Assistant U.S. Attorney Joel L. Violanti said the extortion plot continued until May of this year when the doctor and his family finally came forward.
"The victims claim the acts have been going on for four years," Violanti said.
There is no mention in court papers of when Drago first met the victims or how they came to have a relationship with him.
What is clear is that, at some point earlier this year, Drago, apparently fearful that the doctor had gone to the police, confronted him at his medical office on Wehrle Drive and, in front of waiting patients, walked him out of the office, according to court papers.
As they were leaving, investigators say Drago told the waiting room crowd that the doctor was done seeing patients for the day.
"When Drago found out the victim was meeting with the FBI, he forcibly removed him from his place of business and threatened him with a gun," Violanti said.
Drago, according to court papers, also used death threats to extort money from both the doctor and his medical practice.
The complaint claims the extortion began with smaller amounts of money paid to Drago in the form of loans he never repaid.
Over time, according to the victims, Drago forced them to enter into a business relationship with him and eventually coerced the doctor into withdrawing larger amounts of money.
Later, Drago demanded $350,000 to end his business agreement with the doctor, according to court papers.

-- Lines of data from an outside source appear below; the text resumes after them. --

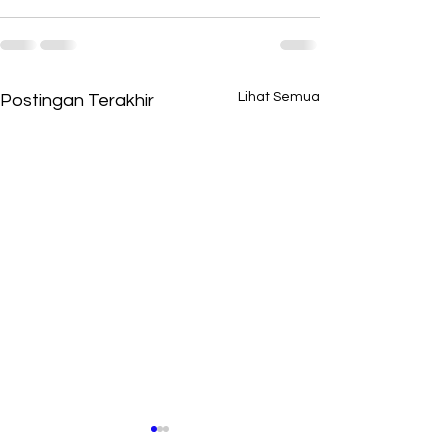
Lihat Semua
Postingan Terakhir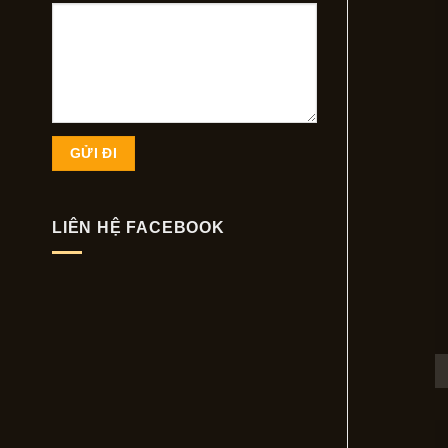
LIÊN HỆ FACEBOOK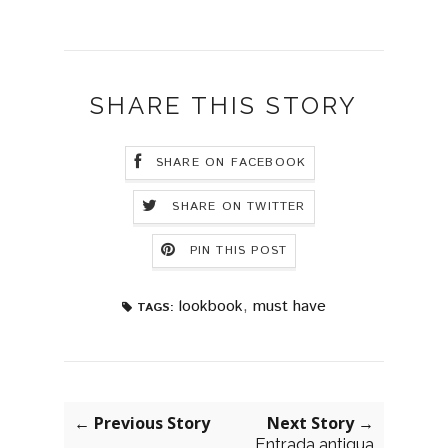
SHARE THIS STORY
SHARE ON FACEBOOK
SHARE ON TWITTER
PIN THIS POST
lookbook
,
must have
TAGS:
← Previous Story
Next Story →
Entrada antigua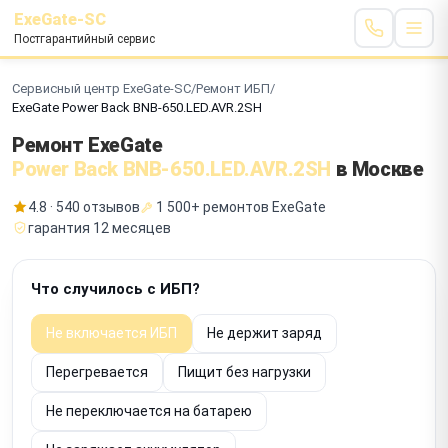
ExeGate-SC
Постгарантийный сервис
Сервисный центр ExeGate-SC
/
Ремонт ИБП
/
ExeGate Power Back BNB-650.LED.AVR.2SH
Ремонт ExeGate
Power Back BNB-650.LED.AVR.2SH
в Москве
4.8 · 540 отзывов
1 500+ ремонтов ExeGate
гарантия 12 месяцев
Что случилось с ИБП?
Не включается ИБП
Не держит заряд
Перегревается
Пищит без нагрузки
Не переключается на батарею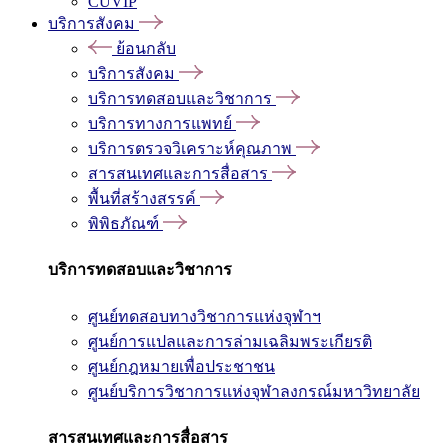
CUVIP
บริการสังคม
ย้อนกลับ
บริการสังคม
บริการทดสอบและวิชาการ
บริการทางการแพทย์
บริการตรวจวิเคราะห์คุณภาพ
สารสนเทศและการสื่อสาร
พื้นที่สร้างสรรค์
พิพิธภัณฑ์
บริการทดสอบและวิชาการ
ศูนย์ทดสอบทางวิชาการแห่งจุฬาฯ
ศูนย์การแปลและการล่ามเฉลิมพระเกียรติ
ศูนย์กฎหมายเพื่อประชาชน
ศูนย์บริการวิชาการแห่งจุฬาลงกรณ์มหาวิทยาลัย
สารสนเทศและการสื่อสาร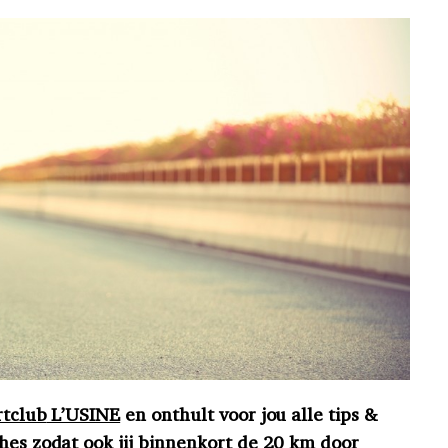
rtclub
L’USINE
en onthult voor jou alle tips &
ches zodat ook jij binnenkort de 20 km door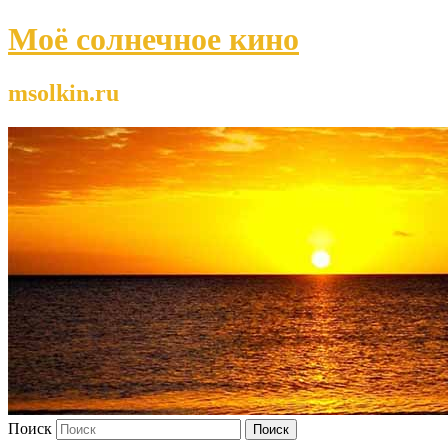
Моё солнечное кино
msolkin.ru
Поиск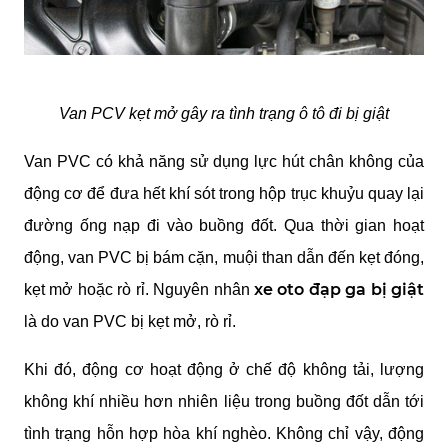
Van PCV kẹt mở gây ra tình trạng ô tô đi bị giật
Van PVC có khả năng sử dụng lực hút chân không của 
động cơ để đưa hết khí sót trong hộp trục khuỷu quay lại 
đường ống nạp đi vào buồng đốt. Qua thời gian hoạt 
động, van PVC bị bám cặn, muội than dẫn đến kẹt đóng, 
xe oto đạp ga bị giật
kẹt mở hoặc rò rỉ. Nguyên nhân 
là do van PVC bị kẹt mở, rò rỉ. 
Khi đó, động cơ hoạt động ở chế độ không tải, lượng 
không khí nhiều hơn nhiên liệu trong buồng đốt dẫn tới 
tình trạng hỗn hợp hòa khí nghèo. Không chỉ vậy, động 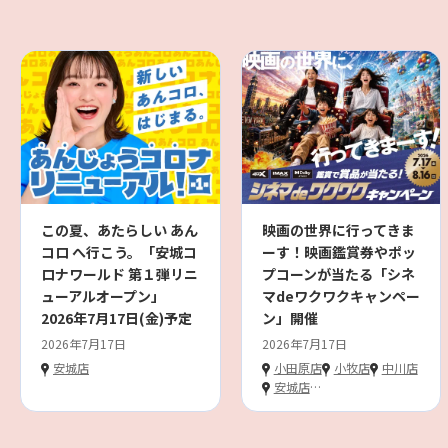
この夏、あたらしい あん
映画の世界に行ってきま
コロ へ行こう。「安城コ
ーす！映画鑑賞券やポッ
ロナワールド 第１弾リニ
プコーンが当たる「シネ
ューアルオープン」
マdeワクワクキャンペー
2026年7月17日(金)予定
ン」開催
2026年7月17日
2026年7月17日
安城店
小田原店
小牧店
中川店
安城店
…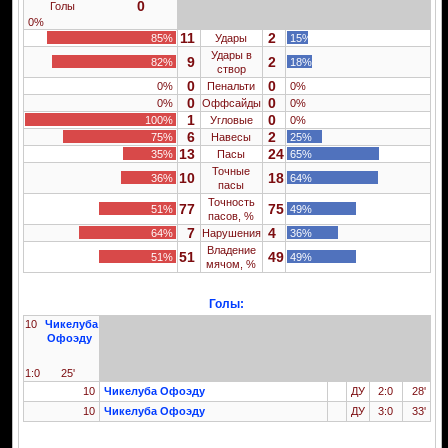
0
Голы
0%
11
2
85%
Удары
15%
Удары в
9
2
82%
18%
створ
0
0
0%
Пенальти
0%
0
0
0%
Оффсайды
0%
1
0
100%
Угловые
0%
6
2
75%
Навесы
25%
13
24
35%
Пасы
65%
Точные
10
18
36%
64%
пасы
Точность
77
75
51%
49%
пасов, %
7
4
64%
Нарушения
36%
Владение
51
49
51%
49%
мячом, %
Голы:
10
Чикелуба
Офоэду
1:0
25'
10
Чикелуба Офоэду
ДУ
2:0
28'
10
Чикелуба Офоэду
ДУ
3:0
33'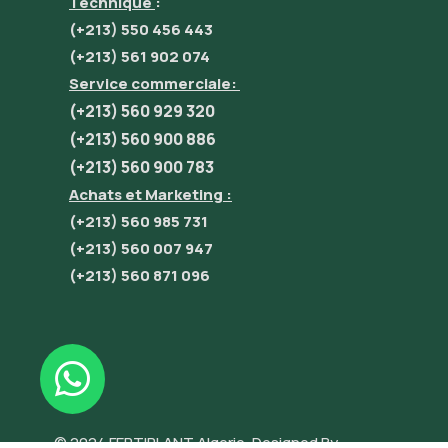
Technique
:
(+213) 550 456 443
(+213) 561 902 074
Service commerciale:
(+213) 560 929 320
(+213) 560 900 886
(+213) 560 900 783
Achats et Marketing :
(+213) 560 985 731
(+213) 560 007 947
(+213) 560 871 096
© 2024 FERTIPLANT Algerie. Designed By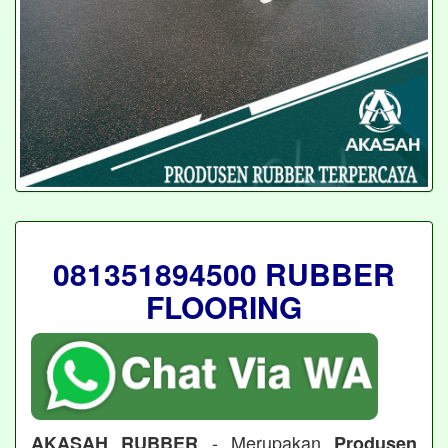
081351894500 RUBBER
FLOORING
- Merupakan
AKASAH RUBBER
Produsen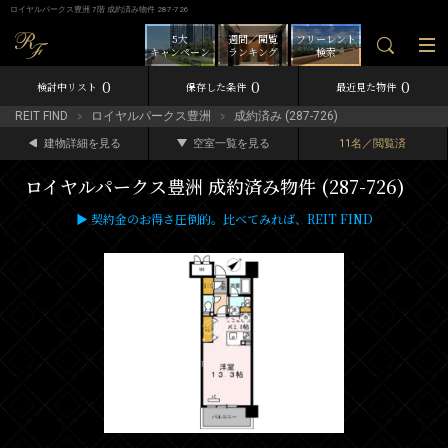
ロイヤルパークス豊洲 7階 成約済み物件 287-726
5大
週間／閲覧
フリーレント
キャンペーン
ランキング
検索
0
0
0
検討中リスト
保存した条件
最近見た物件
REIT FIND
ロイヤルパークス豊洲
成約済み (287-726)
建物詳細を見る
空室一覧を見る
11名／閲覧済
ロイヤルパークス豊洲 成約済み物件 (287-726)
▶ 契約金のお得さ圧倒的。比べてみれば、REIT FIND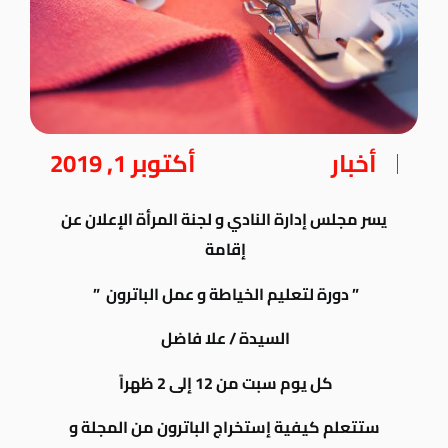
أخبار
أكتوبر 1, 2019
يسر مجلس إدارة النادي و لجنة المرأة الإعلان عن
إقامة
” دورة لتعليم الخياطة و عمل الباترون ”
السيدة / علا فاضل
كل يوم سبت من 12 إلى 2 ظهراً
ستتعلم كيفية إستخراج الباترون من المجلة و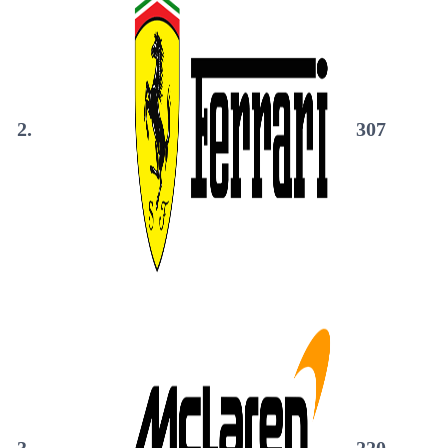
2.
307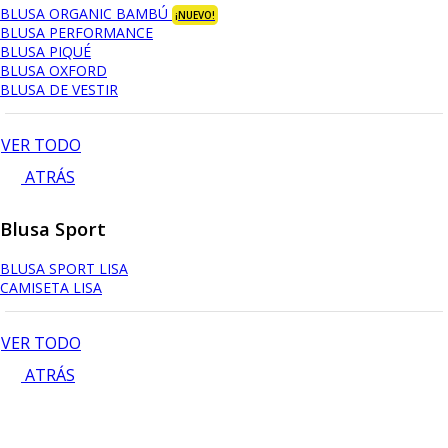
BLUSA ORGANIC BAMBÚ
¡NUEVO!
BLUSA PERFORMANCE
BLUSA PIQUÉ
BLUSA OXFORD
BLUSA DE VESTIR
VER TODO
ATRÁS
Blusa Sport
BLUSA SPORT LISA
CAMISETA LISA
VER TODO
ATRÁS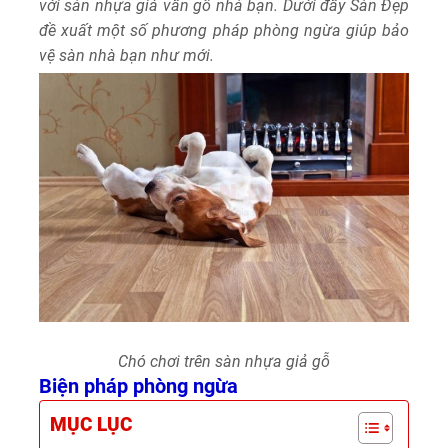
với sàn nhựa giả vân gỗ nhà bạn. Dưới đây Sàn Đẹp
đề xuất một số phương pháp phòng ngừa giúp bảo
vệ sàn nhà bạn như mới.
Chó chơi trên sàn nhựa giả gỗ
Biện pháp phòng ngừa
MỤC LỤC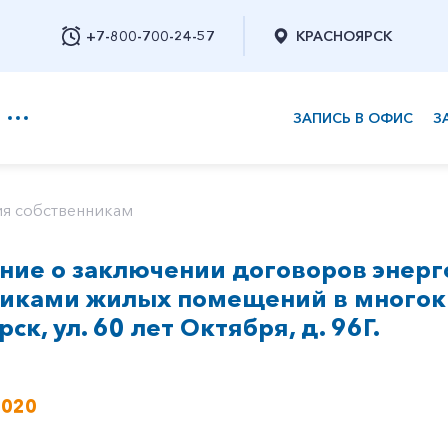
+7-800-700-24-57
КРАСНОЯРСК
ЗАПИСЬ В ОФИС
З
+7-800-700-24-57
я собственникам
ие о заключении договоров энерг
Заказать обратный звонок
никами жилых помещений в многок
рск, ул. 60 лет Октября, д. 96Г.
2020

On May 19, the day Drago is accused of escorting the doctor out of his office, the doctor's wife called the FBI to inform them that her husband was not coming home that night.
He had called her, she said, and told her that Drago had threatened him and was holding him at his apartment.
Drago also demanded the doctor call the FBI and deny his wife's allegations, which he did, according to investigators.
"I felt very threatened that if I did not do this, I would be harmed," he told the FBI.
Law enforcement officials apprehended Drago later that night as he and the doctor were traveling in separate vehicles.
The complaint against Drago also refers to an unnamed medical practice employee who may have tipped him off to the doctor's cooperation with police. Violanti would not comment but confirmed the investigation is ongoing.
"This complaint," he said, "appears to just scratch the surface of the extortion."
Drago, who appeared Wednesday before U.S. Magistrate Judge H. Kenneth Schroeder, is being detained. He also faces charges in state court related to the incident.
His arrest is the result of an investigation by the FBI, Amherst Police and New York State Police.